For all of the discussion that Excel has garnered, the program is still in its infancy and its impact in the competitive arena has yet to be determined.
As an associate member of the CIF, the soonest that Excel's teams (the Pumas) can apply for league membership will be the 2013-14 season. Given the school's small enrollment — Mick Founts said about 300 total students will be the upper limit — Excel would likely start out in a Division VII league.
During this inaugural season, Excel's competitive teams are not playoff-eligible and are on their own in terms of putting together a competitive schedule. Menzel said his basketball team has over 20 games lined up, including large local tournaments like the Tracy-West Tournament. Jorgensen, meanwhile, has yet to put together a complete softball slate for this spring.
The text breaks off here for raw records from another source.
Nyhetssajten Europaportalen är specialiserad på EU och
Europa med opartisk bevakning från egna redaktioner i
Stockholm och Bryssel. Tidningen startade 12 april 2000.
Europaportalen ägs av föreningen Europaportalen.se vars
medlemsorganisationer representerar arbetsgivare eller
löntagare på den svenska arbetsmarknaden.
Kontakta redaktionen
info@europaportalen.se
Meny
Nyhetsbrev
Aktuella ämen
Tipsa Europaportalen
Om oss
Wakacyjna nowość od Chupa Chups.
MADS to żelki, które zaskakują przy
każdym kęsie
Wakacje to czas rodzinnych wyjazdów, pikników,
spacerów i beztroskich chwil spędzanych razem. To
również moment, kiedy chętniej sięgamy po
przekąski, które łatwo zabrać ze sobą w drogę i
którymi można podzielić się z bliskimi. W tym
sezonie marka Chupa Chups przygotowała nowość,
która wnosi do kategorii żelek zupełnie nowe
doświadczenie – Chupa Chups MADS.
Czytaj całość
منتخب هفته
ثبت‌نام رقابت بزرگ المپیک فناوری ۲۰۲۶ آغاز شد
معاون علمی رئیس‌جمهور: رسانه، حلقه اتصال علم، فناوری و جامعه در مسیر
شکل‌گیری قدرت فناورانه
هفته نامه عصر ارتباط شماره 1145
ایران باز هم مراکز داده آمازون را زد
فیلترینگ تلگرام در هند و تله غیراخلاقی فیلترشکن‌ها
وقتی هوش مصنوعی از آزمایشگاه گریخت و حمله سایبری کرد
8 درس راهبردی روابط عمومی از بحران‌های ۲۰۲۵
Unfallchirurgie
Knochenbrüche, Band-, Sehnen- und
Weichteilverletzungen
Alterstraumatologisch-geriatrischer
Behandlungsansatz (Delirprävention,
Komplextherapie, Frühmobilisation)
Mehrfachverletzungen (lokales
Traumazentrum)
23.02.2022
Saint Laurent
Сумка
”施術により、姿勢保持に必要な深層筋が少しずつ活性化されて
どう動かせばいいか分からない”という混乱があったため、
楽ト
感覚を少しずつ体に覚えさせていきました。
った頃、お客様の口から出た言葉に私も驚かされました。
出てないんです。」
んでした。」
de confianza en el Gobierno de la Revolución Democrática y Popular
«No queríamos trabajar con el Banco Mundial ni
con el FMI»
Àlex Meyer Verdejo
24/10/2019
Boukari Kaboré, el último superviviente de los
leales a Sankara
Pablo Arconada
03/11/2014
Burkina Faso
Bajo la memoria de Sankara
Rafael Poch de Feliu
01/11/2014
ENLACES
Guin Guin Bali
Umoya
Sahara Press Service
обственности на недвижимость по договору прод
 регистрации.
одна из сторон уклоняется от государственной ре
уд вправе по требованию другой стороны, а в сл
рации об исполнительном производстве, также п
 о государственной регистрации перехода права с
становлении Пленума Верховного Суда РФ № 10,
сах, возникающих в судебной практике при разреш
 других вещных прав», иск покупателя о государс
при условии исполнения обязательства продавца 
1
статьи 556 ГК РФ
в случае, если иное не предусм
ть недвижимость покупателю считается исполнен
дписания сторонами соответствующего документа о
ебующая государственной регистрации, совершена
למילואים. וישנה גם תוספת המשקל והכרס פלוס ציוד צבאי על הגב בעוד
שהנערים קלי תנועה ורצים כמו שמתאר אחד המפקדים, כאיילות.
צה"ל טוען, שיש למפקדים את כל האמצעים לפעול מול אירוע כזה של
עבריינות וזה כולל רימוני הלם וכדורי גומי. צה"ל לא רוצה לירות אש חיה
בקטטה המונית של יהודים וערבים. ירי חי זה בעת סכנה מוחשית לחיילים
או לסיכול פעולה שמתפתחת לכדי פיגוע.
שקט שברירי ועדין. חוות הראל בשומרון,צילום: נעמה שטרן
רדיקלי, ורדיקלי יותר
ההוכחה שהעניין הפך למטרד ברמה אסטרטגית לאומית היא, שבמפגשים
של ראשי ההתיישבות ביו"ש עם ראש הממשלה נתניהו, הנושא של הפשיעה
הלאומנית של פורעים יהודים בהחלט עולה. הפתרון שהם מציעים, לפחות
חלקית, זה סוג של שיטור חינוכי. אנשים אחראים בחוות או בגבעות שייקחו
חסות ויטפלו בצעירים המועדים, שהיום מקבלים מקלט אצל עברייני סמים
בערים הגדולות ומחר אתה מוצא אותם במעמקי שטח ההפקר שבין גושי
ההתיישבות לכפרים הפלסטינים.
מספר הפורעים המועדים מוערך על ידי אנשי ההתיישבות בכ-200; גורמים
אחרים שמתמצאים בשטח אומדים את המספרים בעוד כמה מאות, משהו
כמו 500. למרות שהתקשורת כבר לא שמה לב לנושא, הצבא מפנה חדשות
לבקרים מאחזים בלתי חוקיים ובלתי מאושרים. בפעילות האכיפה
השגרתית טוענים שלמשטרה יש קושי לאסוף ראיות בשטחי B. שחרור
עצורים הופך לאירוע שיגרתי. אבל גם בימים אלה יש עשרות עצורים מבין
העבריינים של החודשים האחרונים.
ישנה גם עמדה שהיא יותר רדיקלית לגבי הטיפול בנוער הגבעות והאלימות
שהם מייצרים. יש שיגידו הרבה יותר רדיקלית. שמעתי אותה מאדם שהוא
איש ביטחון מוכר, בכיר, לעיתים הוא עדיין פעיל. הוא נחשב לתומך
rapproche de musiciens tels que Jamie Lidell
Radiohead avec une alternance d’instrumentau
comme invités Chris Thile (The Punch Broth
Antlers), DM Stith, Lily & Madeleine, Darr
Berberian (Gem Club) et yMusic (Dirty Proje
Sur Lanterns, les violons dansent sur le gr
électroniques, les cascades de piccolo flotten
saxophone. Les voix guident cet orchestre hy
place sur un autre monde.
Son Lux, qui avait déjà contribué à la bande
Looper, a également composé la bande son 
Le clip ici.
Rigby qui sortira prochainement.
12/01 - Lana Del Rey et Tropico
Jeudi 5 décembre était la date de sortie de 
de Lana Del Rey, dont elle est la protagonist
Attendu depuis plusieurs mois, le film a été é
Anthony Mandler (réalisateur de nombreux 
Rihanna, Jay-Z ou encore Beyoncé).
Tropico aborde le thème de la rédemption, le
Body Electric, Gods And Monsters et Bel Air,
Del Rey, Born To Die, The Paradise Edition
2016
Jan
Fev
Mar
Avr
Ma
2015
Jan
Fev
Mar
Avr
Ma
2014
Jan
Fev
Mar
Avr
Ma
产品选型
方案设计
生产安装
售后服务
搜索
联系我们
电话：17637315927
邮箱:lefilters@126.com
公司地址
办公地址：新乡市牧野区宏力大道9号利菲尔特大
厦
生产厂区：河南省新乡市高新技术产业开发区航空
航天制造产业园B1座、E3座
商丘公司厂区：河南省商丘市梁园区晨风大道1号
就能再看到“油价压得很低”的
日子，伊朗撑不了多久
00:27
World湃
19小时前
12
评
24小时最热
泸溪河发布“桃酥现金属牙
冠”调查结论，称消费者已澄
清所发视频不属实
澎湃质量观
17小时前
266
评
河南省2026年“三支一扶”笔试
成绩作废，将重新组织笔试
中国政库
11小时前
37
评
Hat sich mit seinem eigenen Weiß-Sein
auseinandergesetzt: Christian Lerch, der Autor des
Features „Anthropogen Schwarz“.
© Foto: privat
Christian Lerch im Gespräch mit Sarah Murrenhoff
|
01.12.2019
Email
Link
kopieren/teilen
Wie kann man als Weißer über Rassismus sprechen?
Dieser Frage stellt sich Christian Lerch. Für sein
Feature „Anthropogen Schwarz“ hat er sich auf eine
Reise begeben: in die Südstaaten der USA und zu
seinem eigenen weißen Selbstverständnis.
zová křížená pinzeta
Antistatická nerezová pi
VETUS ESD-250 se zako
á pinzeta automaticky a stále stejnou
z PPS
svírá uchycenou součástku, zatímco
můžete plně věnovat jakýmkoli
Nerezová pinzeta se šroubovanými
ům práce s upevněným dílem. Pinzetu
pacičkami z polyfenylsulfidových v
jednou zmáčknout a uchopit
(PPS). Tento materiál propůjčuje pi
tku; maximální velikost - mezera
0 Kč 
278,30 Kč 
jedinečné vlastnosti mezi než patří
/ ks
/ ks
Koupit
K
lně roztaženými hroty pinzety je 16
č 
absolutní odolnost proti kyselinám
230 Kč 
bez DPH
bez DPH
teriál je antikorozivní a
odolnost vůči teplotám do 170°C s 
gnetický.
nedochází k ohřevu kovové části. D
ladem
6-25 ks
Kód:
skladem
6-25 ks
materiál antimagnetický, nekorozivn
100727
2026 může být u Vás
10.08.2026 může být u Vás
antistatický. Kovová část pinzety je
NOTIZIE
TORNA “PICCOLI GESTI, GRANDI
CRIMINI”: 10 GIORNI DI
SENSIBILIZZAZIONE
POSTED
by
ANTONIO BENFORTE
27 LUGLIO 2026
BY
Larissa Founts said Excel's incoming students understand that they will be helping get the program off the ground.
"The kids we're getting now are our pioneers," she said.
Still, Hernandez thinks the school remains a gamble at this early stage.
"Who knows what it's going to be like? It's a brand-new place. This is year one," he said. "If it was my kid, I wouldn't take my kid out ... for a situation that's not proven yet. No one really knows."
Indeed, Mike Kniss opted not to wait and find out after admittedly taking a "leap of faith" on the school. He pulled Jenna and John out of Excel about a week into the semester; Lopez and Heinle have also left Excel to return to Tokay. Though his kids liked their teachers and coaches, Mike Kniss said the school right now does not provide the advanced academics and athletic competition he was looking for.
"The classes are not at (Jenna's) level," he said. "You only have so many teachers, so many kids. How are you going to meet everybody's needs?"
Kniss will enroll Jenna and John into Lodi High and Millswood Middle School, respectively, but still feels that Excel's concept is an admirable one — especially for the development of middle school-age kids, who make up the largest group at Excel.
"I believe they have the potential to really do well," Kniss said. "I think there's a big need for this kind of thing. I hope they plant more schools, but there are a lot of uncertainties. There's probably a lot of people waiting in the wings seeing how they're going to do."